3.16. Hannover en het Nederlands Bureau wijzen er terecht op dat de wettelijke rente niet zoals gevorderd zonder meer vanaf de ongevalsdatum verschuldigd is. Omdat de rente deel uit maakt van de schade, hoeft die niet in de veroordeling te worden opgenomen maar dient daarover in de schadestaatprocedure te worden beslist.
3.17. Hannover heeft bij antwoord subsidiair nog een beroep gedaan op eigen schuld van [Q] en [eiser sub 2] vanwege het niet dragen van de autogordel. Bij dupliek heeft het Nederlands Bureau zich daarbij aangesloten. De rechtbank verwerpt dit beroep. Ten tijde van het ongeval waren achterin een auto gezeten passagiers verplicht gebruik te maken van een autogordel, indien die aanwezig was. Indien [Q] en [eiser sub 2] inderdaad de aanwezige gordels niet hebben gedragen ([eiser sub 1] betwist dat), dan hebben zij daarmee die wettelijke plicht verzaakt. Het niet dragen van een veiligheidsgordel werkt in de meeste gevallen letselverhogend, zodat het ook waarschijnlijk is dat dit in zekere mate tot de schade heeft bijgedragen. In juni 1999 waren echter in veel auto's nog geen autogordels achterin aanwezig (dat werd pas verplicht voor na 30 september 1999 in gebruik genomen auto's), zodat het besef van de noodzaak van het dragen van aanwezige gordels nog nauwelijks doorgedrongen was. Onder die omstandigheden eist de billijkheid een verdeling, waarbij [eiser sub 1] en het Waarborgfonds hun schade volledig vergoed krijgen.
3.18. [eiser sub 2] heeft bij repliek jegens ieder van gedaagden nog aanspraak gemaakt op een vergoeding van buitengerechtelijke kosten van € 1.973,38. Hannover en het Nederlands Bureau hebben daartegen verweer gevoerd. De rechtbank zal [eiser sub 2] in de gelegenheid stellen op dat verweer te reageren.

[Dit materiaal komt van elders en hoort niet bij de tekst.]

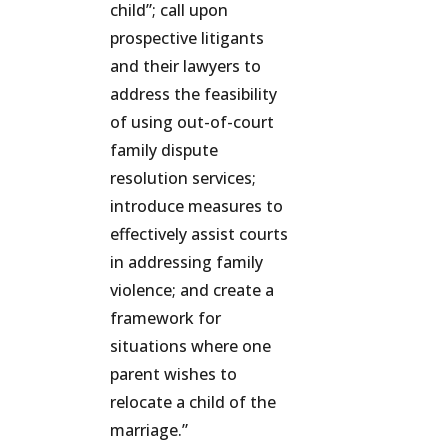
child”; call upon
prospective litigants
and their lawyers to
address the feasibility
of using out-of-court
family dispute
resolution services;
introduce measures to
effectively assist courts
in addressing family
violence; and create a
framework for
situations where one
parent wishes to
relocate a child of the
marriage.”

stelt [eiser sub 1] in de gelegenheid de in r.o. 3.3 bedoelde beslissing van de kantonrechter in het geding te brengen;
stelt partijen in de gelegenheid zich uit te laten als bedoeld in r.o. 3.12;
stelt [eiser sub 2] in de gelegenheid te reageren als bedoeld in r.o. 3.18;
bepaalt dat de zaak daartoe weer op de rol zal komen van woensdag 21 juli 2004;
houdt iedere verdere beslissing aan.
Dit vonnis is gewezen door mr. S. Riemens, en uitgesproken ter openbare terechtzitting van 23 juni 2004 in tegenwoordigheid van de griffier.
Zaaknummer 82293 / HA ZA 02-1125 inzake [eise[eiser sub 1 c.s.]. / het Waarborgfonds c.s.